Collected data
+ + + + +

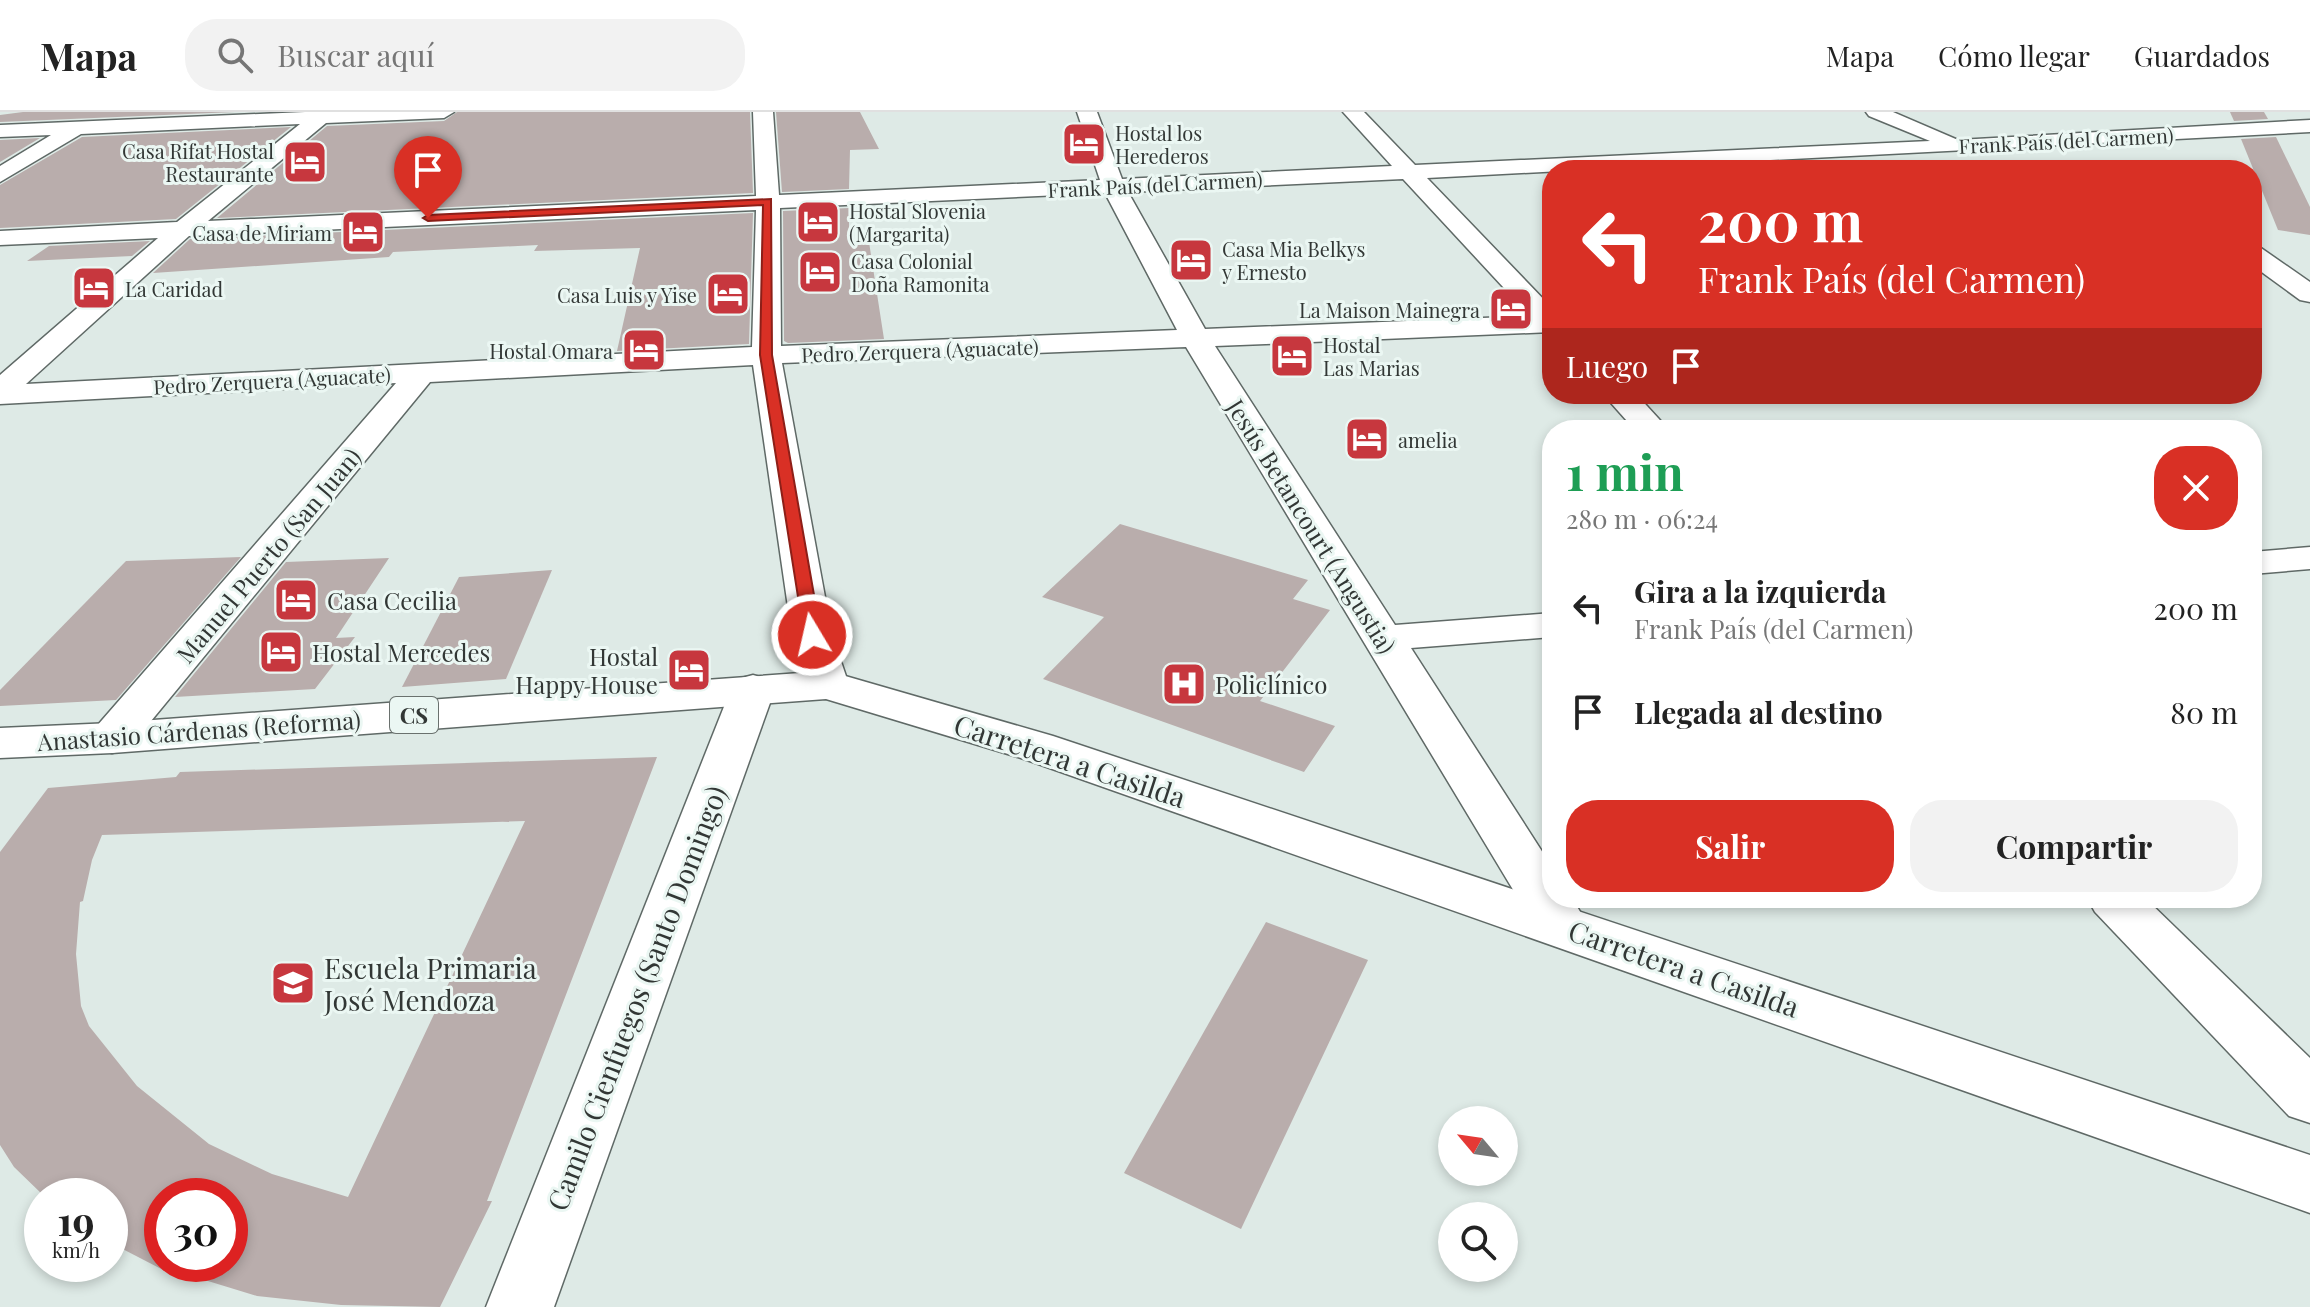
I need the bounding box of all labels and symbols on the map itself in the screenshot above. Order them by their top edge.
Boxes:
place label: Hostal los Herederos [1115,119,1209,169]
hotel icon: Hostal los Herederos [1060,120,1108,168]
street label: Frank País (del Carmen) [1958,121,2174,159]
pin [394,136,462,218]
place label: Casa Rifat Hostal Restaurante [122,137,274,187]
hotel icon: Casa Rifat Hostal Restaurante [281,138,329,186]
street label: Frank País (del Carmen) [1047,165,1263,203]
place label: Hostal Slovenia (Margarita) [849,197,986,247]
hotel icon: Hostal Slovenia (Margarita) [794,198,842,246]
hotel icon: Casa de Miriam [339,208,387,256]
place label: Casa de Miriam [192,219,332,246]
place label: Casa Mia Belkys y Ernesto [1221,235,1366,285]
hotel icon: Casa Mia Belkys y Ernesto [1167,236,1215,284]
place label: Casa Colonial Doña Ramonita [851,247,990,297]
hotel icon: Casa Colonial Doña Ramonita [796,248,844,296]
hotel icon: La Caridad [70,264,118,312]
hotel icon: Casa Luis y Yise [704,270,752,318]
place label: La Caridad [125,275,224,302]
place label: Casa Luis y Yise [557,281,697,308]
hotel icon: La Maison Mainegra [1487,285,1535,333]
place label: La Maison Mainegra [1299,296,1480,323]
hotel icon: Hostal Omara [620,326,668,374]
place label: Hostal Las Marias [1323,331,1420,381]
street label: Pedro Zerquera (Aguacate) [801,332,1039,368]
hotel icon: Hostal Las Marias [1268,332,1316,380]
place label: Hostal Omara [489,337,613,364]
street label: Pedro Zerquera (Aguacate) [153,360,391,400]
street label: Jesús Betancourt (Angustia) [1220,392,1403,659]
hotel icon: amelia [1343,415,1391,463]
place label: amelia [1398,426,1457,453]
street label: Manuel Puerto (San Juan) [169,441,367,669]
hotel icon: Casa Cecilia [272,576,320,624]
place label: Casa Cecilia [327,584,457,616]
position arrow [770,593,854,677]
hotel icon: Hostal Mercedes [257,628,305,676]
place label: Hostal Mercedes [312,636,490,668]
place label: Hostal Happy House [515,640,658,700]
hotel icon: Hostal Happy House [665,646,713,694]
hospital icon: Policlínico [1160,660,1208,708]
place label: Policlínico [1215,668,1327,700]
road number: CS [390,697,438,733]
street label: Anastasio Cárdenas (Reforma) [35,703,362,757]
street label: Carretera a Casilda [950,705,1191,815]
street label: Camilo Cienfuegos (Santo Domingo) [538,780,734,1216]
street label: Carretera a Casilda [1564,911,1804,1025]
place label: Escuela Primaria José Mendoza [323,949,537,1018]
school or university icon: Escuela Primaria José Mendoza [269,959,317,1007]
north arrow [1438,1106,1518,1186]
speed limit sign: 30 [144,1178,248,1282]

+ + + + +

Exercise requirements: Exact copy, no pictures: please print the data above once more.

Answer:
I need the bounding box of all labels and symbols on the map itself in the screenshot above. Order them by their top edge.
Boxes:
place label: Hostal los Herederos [1115,119,1209,169]
hotel icon: Hostal los Herederos [1060,120,1108,168]
street label: Frank País (del Carmen) [1958,121,2174,159]
pin [394,136,462,218]
place label: Casa Rifat Hostal Restaurante [122,137,274,187]
hotel icon: Casa Rifat Hostal Restaurante [281,138,329,186]
street label: Frank País (del Carmen) [1047,165,1263,203]
place label: Hostal Slovenia (Margarita) [849,197,986,247]
hotel icon: Hostal Slovenia (Margarita) [794,198,842,246]
hotel icon: Casa de Miriam [339,208,387,256]
place label: Casa de Miriam [192,219,332,246]
place label: Casa Mia Belkys y Ernesto [1221,235,1366,285]
hotel icon: Casa Mia Belkys y Ernesto [1167,236,1215,284]
place label: Casa Colonial Doña Ramonita [851,247,990,297]
hotel icon: Casa Colonial Doña Ramonita [796,248,844,296]
hotel icon: La Caridad [70,264,118,312]
hotel icon: Casa Luis y Yise [704,270,752,318]
place label: La Caridad [125,275,224,302]
place label: Casa Luis y Yise [557,281,697,308]
hotel icon: La Maison Mainegra [1487,285,1535,333]
place label: La Maison Mainegra [1299,296,1480,323]
hotel icon: Hostal Omara [620,326,668,374]
place label: Hostal Las Marias [1323,331,1420,381]
street label: Pedro Zerquera (Aguacate) [801,332,1039,368]
hotel icon: Hostal Las Marias [1268,332,1316,380]
place label: Hostal Omara [489,337,613,364]
street label: Pedro Zerquera (Aguacate) [153,360,391,400]
street label: Jesús Betancourt (Angustia) [1220,392,1403,659]
hotel icon: amelia [1343,415,1391,463]
place label: amelia [1398,426,1457,453]
street label: Manuel Puerto (San Juan) [169,441,367,669]
hotel icon: Casa Cecilia [272,576,320,624]
place label: Casa Cecilia [327,584,457,616]
position arrow [770,593,854,677]
hotel icon: Hostal Mercedes [257,628,305,676]
place label: Hostal Mercedes [312,636,490,668]
place label: Hostal Happy House [515,640,658,700]
hotel icon: Hostal Happy House [665,646,713,694]
hospital icon: Policlínico [1160,660,1208,708]
place label: Policlínico [1215,668,1327,700]
road number: CS [390,697,438,733]
street label: Anastasio Cárdenas (Reforma) [35,703,362,757]
street label: Carretera a Casilda [950,705,1191,815]
street label: Camilo Cienfuegos (Santo Domingo) [538,780,734,1216]
street label: Carretera a Casilda [1564,911,1804,1025]
place label: Escuela Primaria José Mendoza [323,949,537,1018]
school or university icon: Escuela Primaria José Mendoza [269,959,317,1007]
north arrow [1438,1106,1518,1186]
speed limit sign: 30 [144,1178,248,1282]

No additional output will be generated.